Homeschooling has grown in popularity over the past few years. The number of students homeschooled spiked during the 2020-2021 school year. It decreased a bit during the 2021-2022 school year, but still remained higher than the amount of homeschooled children during the 2019-2020 school year. Although providing educational opportunities at home, or through local co-ops and non-school affiliated organizations, has become a popular option, many parents still default to replicating school to educate their children.
By and large, homeschooling families rely on, and constantly search for, curriculum. If you join any given listserv or online community of homeschooling parents, which curriculum is best to execute a particular model of education (liberal arts, classical, project-based, etc.) is a frequently asked question. I have even read comments of parents inquiring about curriculum for their two-year-old. Because they aren't sending their child to daycare, they consider themselves homeschooling parents and thus in need of structured lessons.
Preschool has become so mainstream that parents worry their child will be behind, or miss out entirely on acquiring knowledge or some sort of skill, if they keep their child at home. This concern leads them to create, download, or purchase instructional materials for toddlers, when really all they need to provide are opportunities for their kids to experience the world and the things within it. This concern runs so deep that some parents consider getting a degree in early childhood education in order to “properly” teach their young child at home.
Parents want the assurance that their child is progressing as normal and shutter at the thought of them being behind developmentally. This, of course, is normal. Parents don't want to think that their child is going to struggle in the moment or later in life because they don't know something or don't possess a certain skill. They want every door open to their child; they don't want to think that an opportunity is inaccessible. If the kid next door is learning something in school that might help them progress or give them an advantage later in life, they want their child to learn it too.
Another reason that parents default to curriculum is a lack of trust in themselves.

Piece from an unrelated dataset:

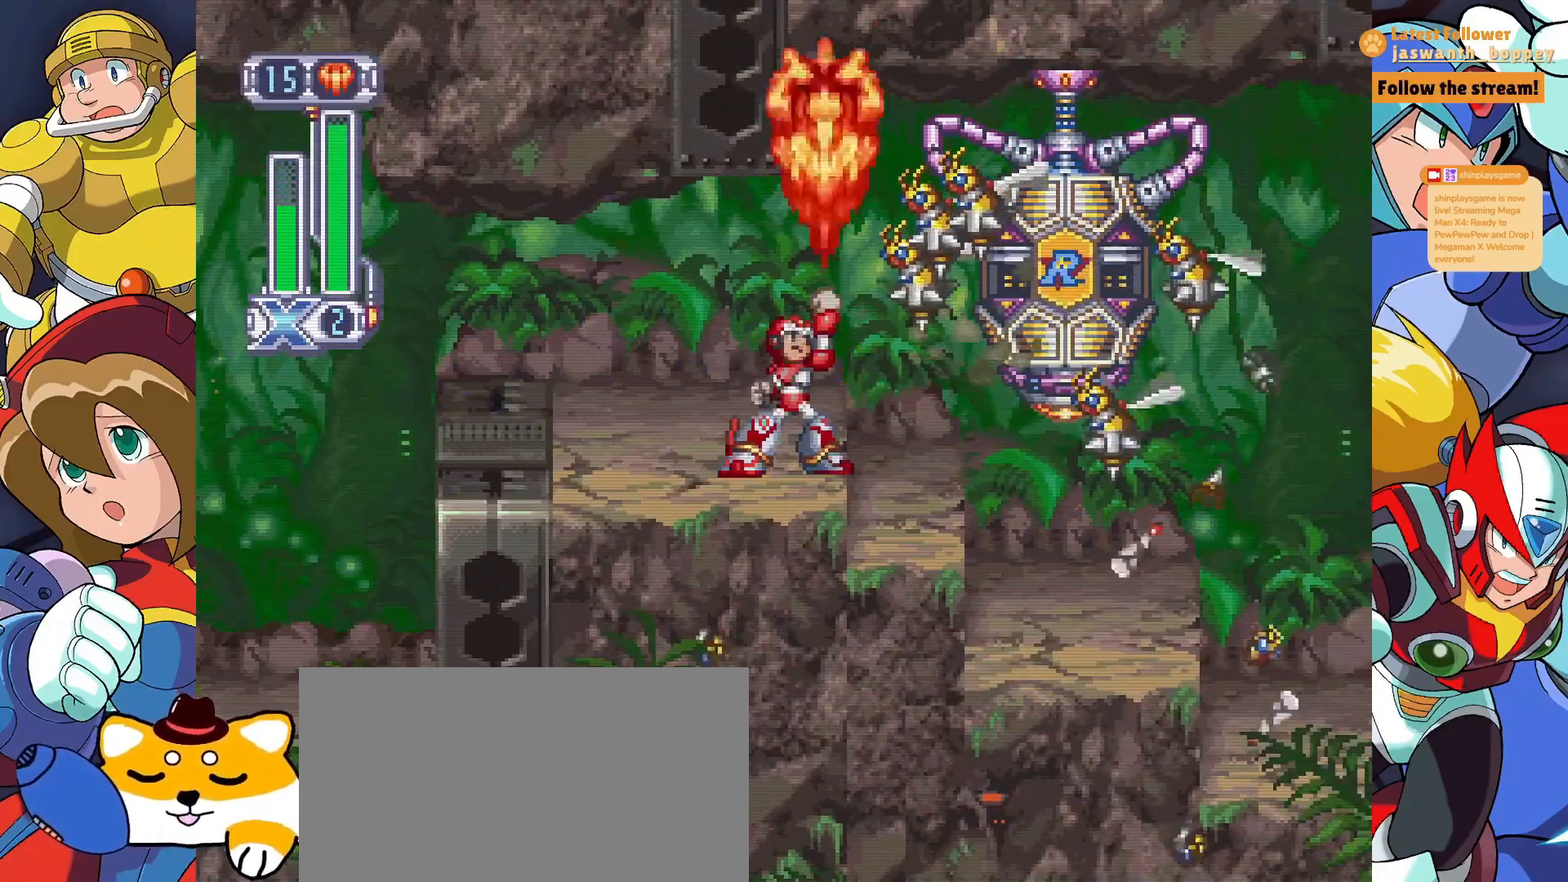
Gameplay with keyboard; each line is a JSON object with the keys held at the frame after it. "events" lists presses ("down") and releases ("up") of "a", "alt", "c", "d", "s", "shift", "x" and "z" between this image and that frame as [ms after this image, input, new state], when the widget could be followed in between. No other keys are recorded. Mouse input is not recorded.
{"keys": [], "events": []}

This is understandable as children age—mathematical problems and scientific concepts can be complex and those who have spent their careers studying them might be better equipped to teach them—but when children are young, most parents are perfectly capable of aiding their children in learning skills like reading and basic math. The problem is they've been told that they are not experts and thus should send their kids to school or risk them missing out on valuable knowledge and skills that expert professionals impart.
The schooled mindset dictates that there are knowledge and skills that all children must possess, and at a certain point in their childhood. College-educated and trained teachers who work in schools are the ones who have the knowledge and know-how to inculcate the skills—not parents, not the engineer who has worked in the field for decades, not the writer who has published many book, but the professional educator. If a parent elects to educate their child at home, the line of reasoning often goes, they are depriving them of what the experts have to offer, and they risk not setting them up for success later in life. Concerns about socializing and introducing children to those with different life experiences and points of view also arise as reasons why children should be educated at school.
I was a public school teacher at the start of my career, and I have respect for many professional educators, so I don't want to be understood as diminishing those who work in schools. However, notably, I do tend to think that good teachers are born, not made. With that said, some educators who work in schools aren't all that good, regardless of extensive training, and many people working in professions that are not within the education industry, or who stay at home with their kids, are excellent teachers.
When a parent doesn't trust themselves, they might actually be struggling to teach their child a particular concept, but I think more often than not they have learned not to trust themselves because they don't have a college degree from a school of education. They have been told they can’t possibly be an excellent educator if they don’t have a degree in the field.
One approach to education that rejects replicating school is unschooling. Essentially, when a parent unschools they don't use a prescribed curriculum but instead let their child's interest drive what and how they learn. Many parents who unschool believe that before a parent can educate their child, especially if they themselves attended school, they must first deschool.
Ivan Illich coined the term deschool. He advocated for dismantling the assumption that valuable knowledge is a commodity held by select groups of individuals and institutions, which must be forced onto pupils, which he referred to as consumers. He thought that if society is not deschooled it will become increasingly dominated by totalitarian managers of information (i.e., professional educators).
When a parent deschools they are basically taking themselves out of the mindset that, because they aren't a college-trained professional educator, they can't teach their own children. And unschooling parents reject the notion that they must use a pre-packaged curriculum to provide structured instruction. Most parents in homeschool groups have not gone through this process of deschooling.
If a parent wants to follow a certain curriculum or model of education, such as what Charlotte Mason encouraged, then they should read her work and adopt her model. However, they should do so with confidence, knowing that they are aiding their child in acquiring the sort of knowledge they think is necessary for living a prosperous life, not because a school official says they ought to do so. On the contrary, it seems like many parents who homeschool want to deviate from structuring their homes like a school yet don't, with some not even recognizing that they are simply recreating school in their home.
Self-doubt is difficult to keep at bay, regardless of why it arises, but if parents want to take on the important job of educating their child, they should fully trust themselves to do it well. Once this trust in self has been established, they can progress from there in choosing how they want to do it, whether unschooling or following a particular model. Curriculum should be aiding the parent in educating their child not replacing them as their child’s most important teacher, one with a deep repository of knowledge and skills.